The U.S. dollar edged higher against a basket of currencies in a volatile session on Wednesday after minutes from the Federal Reserve’s March meeting showed the central bank commits to extending monetary policy support until the economic recovery is more stable.
Even as the U.S. economy gained momentum this year, Federal Reserve officials remained concerned about the pandemic’s ongoing threats and committed to pouring on monetary policy support until the recovery was more secure, the minutes showed.
“The minutes again indicated that the Fed thought it would be “some time” before officials see the necessary condition of “substantial further progress” on the dual goals on employment and inflation,” Ronald Simpson, managing director, global currency analysis at Action Economics, said in a note.
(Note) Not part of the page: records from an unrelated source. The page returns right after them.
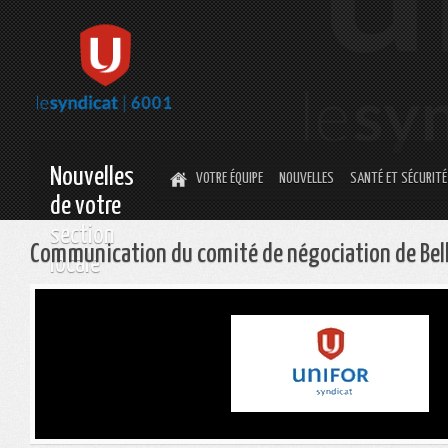
Nouvelles
VOTRE ÉQUIPE
NOUVELLES
SANTÉ ET SÉCURITÉ
de votre
section
Communication du comité de négociation de Bel
locale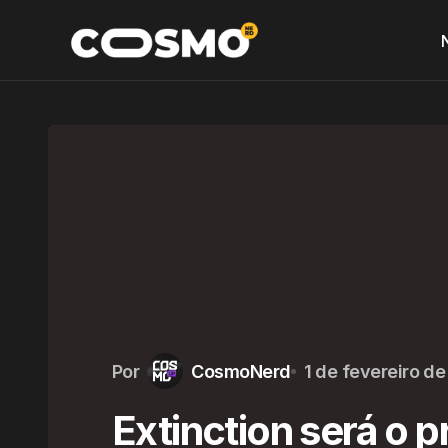
Por
CosmoNerd
1 de fevereiro de
Extinction será o p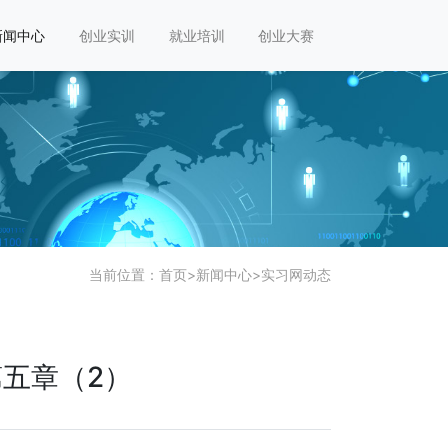
新闻中心
创业实训
就业培训
创业大赛
当前位置：
首页
>
新闻中心
>
实习网动态
五章（2）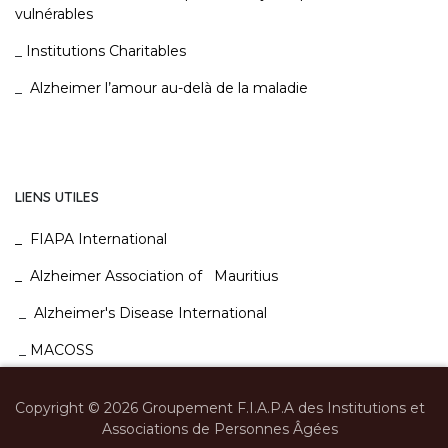
vulnérables
_
Institutions Charitables
_
Alzheimer l’amour au-delà de la maladie
LIENS UTILES
_
FIAPA International
_
Alzheimer Association of Mauritius
_
Alzheimer's Disease International
_
MACOSS
_
Ecole Mauricienne du Bien-Etre
.
Copyright © 2026 Groupement F.I.A.P.A des Institutions et
Associations de Personnes Âgées
_
Home Nursing Care Ltd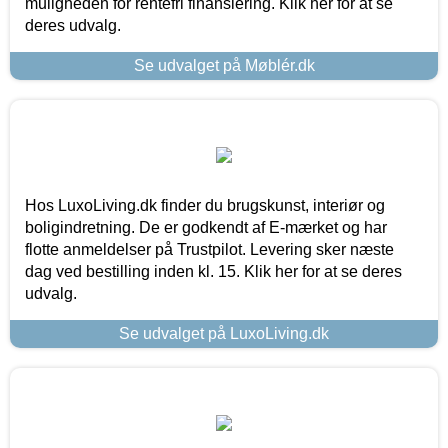
muligheden for rentefri finansiering. Klik her for at se
deres udvalg.
Se udvalget på Møblér.dk
Hos LuxoLiving.dk finder du brugskunst, interiør og
boligindretning. De er godkendt af E-mærket og har
flotte anmeldelser på Trustpilot. Levering sker næste
dag ved bestilling inden kl. 15. Klik her for at se deres
udvalg.
Se udvalget på LuxoLiving.dk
The dollar currency index fell 0.181% to 92.473. Earlier in the session, the index hit a low of 92.134.
The dollar has risen along with Treasury yields this year as investors bet that the United States, with the help of massive fiscal and monetary stimulus, will recover faster from the COVID-19 pandemic than other developed countries.
However, analysts said the dollar index rose 2.5% in March, its biggest monthly gain since late 2016, prompting some traders to book in profits. The dollar was also placed under pressure by Treasury yields’ weakness following their rapid rise this year.
All this has investors wondering whether the dollar’s weakness will return. The dollar had fallen to a near three-year low earlier this year.